Recommended cadence:

Usage level Cadence Rationale
Light (1-2 experiments/day) Weekly One week accumulates enough new outcomes for ACE to find real patterns
Heavy (5+ experiments/day) Nightly High experiment volume means new signal accumulates faster
Occasional (a few experiments/week) Every two weeks or on-demand Not enough data to justify frequent evolution

Prerequisites — run meta mode only when: - At least 5 experiments have been recorded across your managed projects since the last meta run (10+ preferred for stronger signal). ACE analyzes cross-project data; with fewer than 5 experiments, it lacks the sample size to distinguish signal from noise. - The factory has been through at least one full Build-Discover-Improve cycle on at least one project. Running meta mode on a brand-new factory with no experiment history is a no-op.

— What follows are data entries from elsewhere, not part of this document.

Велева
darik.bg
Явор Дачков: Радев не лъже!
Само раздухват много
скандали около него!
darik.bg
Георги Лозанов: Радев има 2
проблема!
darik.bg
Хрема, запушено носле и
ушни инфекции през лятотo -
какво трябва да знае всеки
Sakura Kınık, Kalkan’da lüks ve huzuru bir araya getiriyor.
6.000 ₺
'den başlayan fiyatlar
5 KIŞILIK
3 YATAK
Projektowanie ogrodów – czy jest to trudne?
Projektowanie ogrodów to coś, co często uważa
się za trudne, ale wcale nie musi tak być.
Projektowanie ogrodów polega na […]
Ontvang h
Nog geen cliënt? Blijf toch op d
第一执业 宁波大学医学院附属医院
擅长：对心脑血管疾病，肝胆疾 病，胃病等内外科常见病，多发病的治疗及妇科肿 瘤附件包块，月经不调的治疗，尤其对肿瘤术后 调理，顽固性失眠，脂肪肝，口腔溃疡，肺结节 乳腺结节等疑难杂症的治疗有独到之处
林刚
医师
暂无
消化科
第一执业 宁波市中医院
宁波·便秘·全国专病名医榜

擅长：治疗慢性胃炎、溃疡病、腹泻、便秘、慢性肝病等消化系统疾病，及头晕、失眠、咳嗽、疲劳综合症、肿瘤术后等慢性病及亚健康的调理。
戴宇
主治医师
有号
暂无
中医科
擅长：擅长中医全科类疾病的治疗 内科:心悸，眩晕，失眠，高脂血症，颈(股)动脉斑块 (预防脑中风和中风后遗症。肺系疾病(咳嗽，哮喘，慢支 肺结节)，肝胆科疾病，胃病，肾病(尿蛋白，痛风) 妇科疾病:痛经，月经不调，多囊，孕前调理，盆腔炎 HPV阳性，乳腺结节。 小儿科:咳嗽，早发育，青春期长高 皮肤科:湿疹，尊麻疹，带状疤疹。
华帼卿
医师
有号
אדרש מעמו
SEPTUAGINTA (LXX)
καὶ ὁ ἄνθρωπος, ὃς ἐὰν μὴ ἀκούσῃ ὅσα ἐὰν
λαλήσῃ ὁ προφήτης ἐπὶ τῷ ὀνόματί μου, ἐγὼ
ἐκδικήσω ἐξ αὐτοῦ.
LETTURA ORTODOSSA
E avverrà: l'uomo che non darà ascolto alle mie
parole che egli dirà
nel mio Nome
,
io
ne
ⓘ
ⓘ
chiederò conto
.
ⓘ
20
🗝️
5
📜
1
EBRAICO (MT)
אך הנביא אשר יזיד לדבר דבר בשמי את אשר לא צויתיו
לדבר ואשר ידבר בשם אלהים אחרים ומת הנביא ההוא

Signs it's time to run meta mode: - Stale playbooks: Agents keep making the same mistakes that get reverted — the playbooks haven't learned to avoid those patterns yet. - Consistent revert patterns: You see 3+ reverts in the same category across projects, but the Strategist keeps proposing that category. - New project types: You started managing a project in a language or domain the factory hasn't seen before. Meta mode can generate domain-specific playbook rules from the new experiment data. - Playbook counters are outdated: Check ~/.factory/playbooks/*.md — if the helpful/harmful counters are far behind the actual experiment count in results.tsv, ACE needs to catch up.

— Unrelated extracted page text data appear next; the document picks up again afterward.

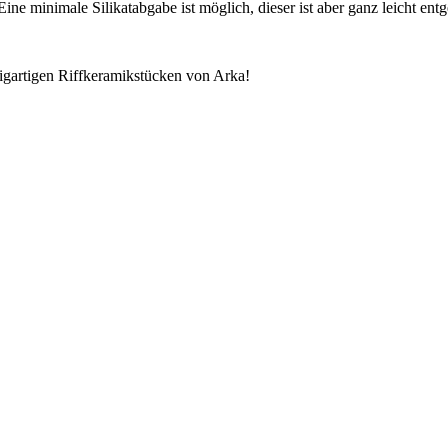
ine minimale Silikatabgabe ist möglich, dieser ist aber ganz leicht en
igartigen Riffkeramikstücken von Arka!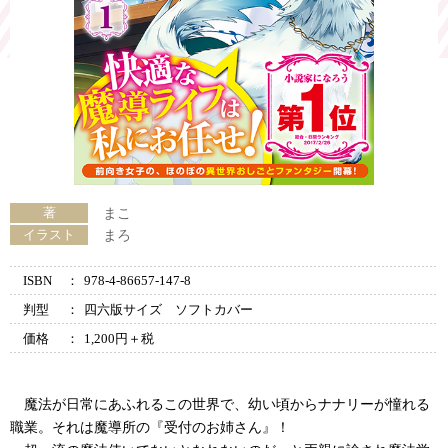
著
まこ
イラスト
まろ
ISBN
：
978-4-86657-147-8
判型
：
四六版サイズ ソフトカバー
価格
：
1,200円＋税
魔法が日常にあふれるこの世界で、幼い頃からナナリーが憧れる
職業。それは魔導所の『受付のお姉さん』！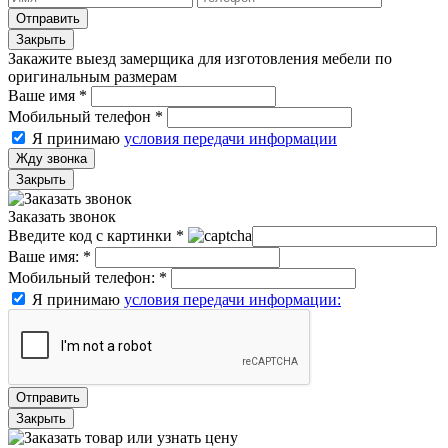
Отправить
Закрыть
Закажите выезд замерщика для изготовления мебели по
оригинальным размерам
Ваше имя
*
Мобильный телефон
*
Я принимаю
условия передачи информации
Жду звонка
Закрыть
Заказать звонок
Введите код с картинки
*
Ваше имя:
*
Мобильный телефон:
*
Я принимаю
условия передачи информации:
Отправить
Закрыть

When NOT to run meta mode: - Right after initial build. The factory just scaffolded a project and has zero or one experiment. ACE has nothing to learn from yet. Wait until the project has been through several improve cycles. - After every improve loop. This is the most common mistake. Each improve cycle produces 1-5 experiments — not enough new data to meaningfully change playbooks. The result is noisy churn: rules get added and removed in rapid succession without converging. - When the last meta run was recent and few new experiments have run. If you ran meta mode yesterday and only 2 new experiments have completed since, skip it. - During a focused improvement sprint. If you're using --focus to target a specific area, finish the focused work first. Meta mode's broad playbook evolution can dilute focus-specific learnings.

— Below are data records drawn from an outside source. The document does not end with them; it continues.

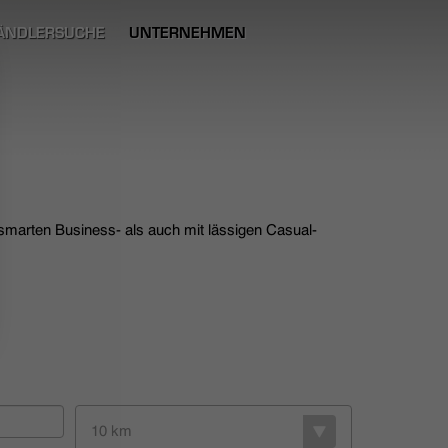
ÄNDLERSUCHE
UNTERNEHMEN
 smarten Business- als auch mit lässigen Casual-
10 km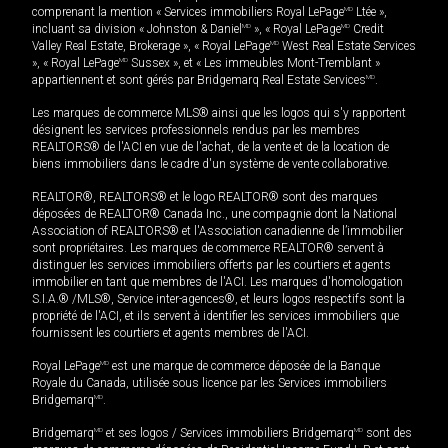
comprenant la mention « Services immobiliers Royal LePage
MD
Ltée »,
incluant sa division « Johnston & Daniel
MD
», « Royal LePage
MD
Credit
Valley Real Estate, Brokerage », « Royal LePage
MD
West Real Estate Services
», « Royal LePage
MD
Sussex », et « Les immeubles Mont-Tremblant »
appartiennent et sont gérés par Bridgemarq Real Estate Services
MD
.
Les marques de commerce MLS® ainsi que les logos qui s'y rapportent
désignent les services professionnels rendus par les membres
REALTORS® de l'ACI en vue de l'achat, de la vente et de la location de
biens immobiliers dans le cadre d'un système de vente collaborative.
REALTOR®, REALTORS® et le logo REALTOR® sont des marques
déposées de REALTOR® Canada Inc., une compagnie dont la National
Association of REALTORS® et l'Association canadienne de l’immobilier
sont propriétaires. Les marques de commerce REALTOR® servent à
distinguer les services immobiliers offerts par les courtiers et agents
immobilier en tant que membres de l'ACI. Les marques d'homologation
S.I.A.® /MLS®, Service inter-agences®, et leurs logos respectifs sont la
propriété de l'ACI, et ils servent à identifier les services immobiliers que
fournissent les courtiers et agents membres de l'ACI.
Royal LePage
MD
est une marque de commerce déposée de la Banque
Royale du Canada, utilisée sous licence par les Services immobiliers
Bridgemarq
MD
.
Bridgemarq
MD
et ses logos / Services immobiliers Bridgemarq
MD
sont des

Automation: For long-running factory deployments, schedule meta mode on a regular cadence:

# Weekly meta mode via cron, Sunday night
0 2 * * 0 cd ~/remote-factory && factory ceo ~/remote-factory --mode meta

# Or use the factory's own tmux loop for nightly runs
# Note: --mode is forwarded through tmux → run → ceo
factory tmux ~/remote-factory --loop --interval 86400 --mode meta

Hard Guardrails

The loop is autonomous but not unconstrained. These guardrails cannot be overridden:

Guardrail Enforcement
Precheck gate Score must not regress, scope must be clean, hypothesis must not repeat a reverted pattern. CEO cannot override a failed precheck.
Growth dimension gate At least one hypothesis must target a growth dimension. All-hygiene sets get redirected.
7 sacred rules No deleting tests, no out-of-scope changes, no skipping evals, no skipping archival, etc. Enforced by factory guard and review gates.
Archival is blocking The final Archivist invocation blocks — the CEO won't finalize without it.
Anti-pattern detection Hypotheses >60% similar to previously reverted experiments are rejected.
Stuck detection After 3+ consecutive same-category reverts, FEEC forces category rotation.

When Humans Are Needed

The system is fully autonomous for Improve and Meta modes. Human intervention is only needed in edge cases:

  • External credentials: If the target project needs API keys, database access, or test accounts that the factory can't provision itself, the CEO pauses and lists what it needs.
  • First-time eval review: When the factory discovers a new project and generates eval dimensions, it pauses for human review of the eval profile before running experiments.

Everything else — hypothesis generation, implementation, scoring, keep/revert decisions, archival, playbook evolution, cross-project learning — runs without human input.